Every CEO needs to assume a new persona - Wartime CEO – to navigate through these volatile markets.

 

In contrast to the boom times of 2021, when a CEO could focus on big visions and company culture, in wartime, you are fighting for survival. Funding rounds take longer, valuations are down, and sales cycles are slower, putting immense pressure on runways and nerves. In the face of this existential threat to your companies, founders have to adapt quickly.

 

I am fortunate to know several wartime CEOs who have battled through challenges and come out on the other side standing strong.

 

Didi Gurfinkel, the CEO and founder of Datarails, is a classic example. Their financial planning and analysis platform is now growing rapidly across more than 600 customers with annual revenue tripling and a valuation of nearly half a billion dollars. This success was in no way a foregone conclusion.

 

In fact, according to Yanai Oron, Managing Partner at Vertex, Datarails was long considered the ‘black sheep of the portfolio’. Founded in 2015, Datarails only found its target audience in mid-2019, after years of searching for product-market fit. At one point, they were down to only 10 employees after having to cut most of the team.

 

But as a Wartime CEO, Didi found a way to steer the ship, realizing that his survival depended on finding a way to reframe their product to find and attract to a larger audience.

 

Another Wartime CEO is Lior Akavia, co-founder of Seebo. Founded in 2012, Seebo started with an IoT development platform targeting consumer product manufacturers, like manufacturers of toys, sports accessories, and home appliances. Through a series of hard pivots over the course of a decade, Akavia took the company all the way to a successful exit.

 

Although different wars, both Didi and Lior successfully led their companies through numerous battles. Founders can take a few lessons from their experience and apply them today.

 

The first principle is flexibility.

 

“Everyone has a plan until they get punched in the face,” said Mike Tyson. While it is natural to become attached to the product you have poured your heart and soul into, it is vital to embrace flexibility and be open to change during a crisis.

 

For Didi, this meant taking ego out of the equation, which allowed him and his team to learn quickly from their mistakes and find the right message for their end customers. Rather than selling to large companies as a regulatory compliance solution, Datarails started selling to SMEs.

 

Once they packaged the product differently and found the right audience, the trajectory of their company took off.

 

For Seebo, Lior explained that while their IoT platform sounded good on paper, the target market didn’t take off. The company passed $1M in ARR with 30 paying clients, but Lior recognized that the demand for connected products from end consumers was not not growing as expected. As a result, he initiated a massive product pivot, including terminating all agreements with clients, major downsizing of the team, and basically taking the company back to pre-seed stage. This bold decision paid off when Seebo found success in AI-based process optimization, using industrial IoT data. In 2020 the company started to see exponential growth and was acquired in 2022 by Augury for over $100M, 4 years after their pivot.

 

Leaders must embrace change quickly.

 

During wartime, strong CEOs understand that decisions must be made with speed over precision. As Didi notes, “there is no time to ‘check’ or ‘see how this works.’ Sometimes decisions simply need to be made in an uncertain environment, and made fast -- time is of the essence here.”

**Supplied entries:**
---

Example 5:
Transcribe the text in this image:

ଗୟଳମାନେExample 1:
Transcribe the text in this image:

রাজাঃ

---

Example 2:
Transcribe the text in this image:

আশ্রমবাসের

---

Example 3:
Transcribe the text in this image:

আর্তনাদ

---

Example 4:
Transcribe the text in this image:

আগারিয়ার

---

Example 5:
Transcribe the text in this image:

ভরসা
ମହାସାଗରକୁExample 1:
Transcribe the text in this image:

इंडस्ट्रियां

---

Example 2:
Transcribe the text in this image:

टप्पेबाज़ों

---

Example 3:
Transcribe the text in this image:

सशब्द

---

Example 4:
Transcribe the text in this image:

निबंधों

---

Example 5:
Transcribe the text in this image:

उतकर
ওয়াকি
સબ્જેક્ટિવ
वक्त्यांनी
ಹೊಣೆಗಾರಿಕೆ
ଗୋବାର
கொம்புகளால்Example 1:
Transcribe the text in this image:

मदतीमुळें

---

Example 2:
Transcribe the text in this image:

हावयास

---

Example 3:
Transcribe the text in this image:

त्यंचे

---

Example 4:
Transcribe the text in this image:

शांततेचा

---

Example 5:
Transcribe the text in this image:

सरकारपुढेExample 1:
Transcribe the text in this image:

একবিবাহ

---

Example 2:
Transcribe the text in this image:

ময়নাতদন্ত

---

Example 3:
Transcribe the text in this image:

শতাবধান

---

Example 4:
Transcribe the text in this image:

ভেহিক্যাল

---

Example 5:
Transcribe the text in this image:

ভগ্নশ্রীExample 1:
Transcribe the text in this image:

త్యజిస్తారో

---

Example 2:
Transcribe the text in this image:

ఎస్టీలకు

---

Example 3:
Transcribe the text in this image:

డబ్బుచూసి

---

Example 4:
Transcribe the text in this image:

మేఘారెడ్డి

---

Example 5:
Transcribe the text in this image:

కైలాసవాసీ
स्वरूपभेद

**Set tasks:**
1 - According to the article on wartime CEOs, in what year was Seebo acquired by Augury?
2 - Continue the article on wartime CEOs from the point where it stops.
The records were taken from a separate source.

**Results of the exercise:**
1 - Seebo was acquired by Augury in 2022.

2 -
 

Wartime often introduces challenging conditions - cognitive overload, incomplete information, and clashing priorities. The ability to process available information and rapidly decide what to act on with conviction can be a lifeline for your company during a crisis.

 

 

Communication is key.

 

Talking to Lior and Didi, both emphasized the significance of reinforcing a core team of company leaders and strengthening the communication with this team.

 

During challenging times, hard decisions must be made, and feelings of panic start creeping through a company. Having a core leadership team who are in the loop ensures as much stability and transparency as is possible during these times, important factors to ensure a healthy company culture even amidst a crisis.

 

Lior recounts, “It's critical to create a core team that will very likely go through the tough moments and ideally to plan and make the hard decisions together. We had a core team like this and when we had to announce changes, we did this as a team at a single point when everyone was prepared and knew what was going to happen and how to handle what was to come.”

 

Projecting optimism is essential.

Transparency is a positive trait, yet in times of ‘war’, keeping up an optimistic front takes high precedence to inspire your team, customers, and investors and boost their resilience.

 

Didi shares his thoughts on why optimism is a classic wartime CEO trait: “During wartime, people observe you to see how you react, how you handle stress, and whether you believe you can win. You can't expect your fellow leaders to show strength if you show weakness.”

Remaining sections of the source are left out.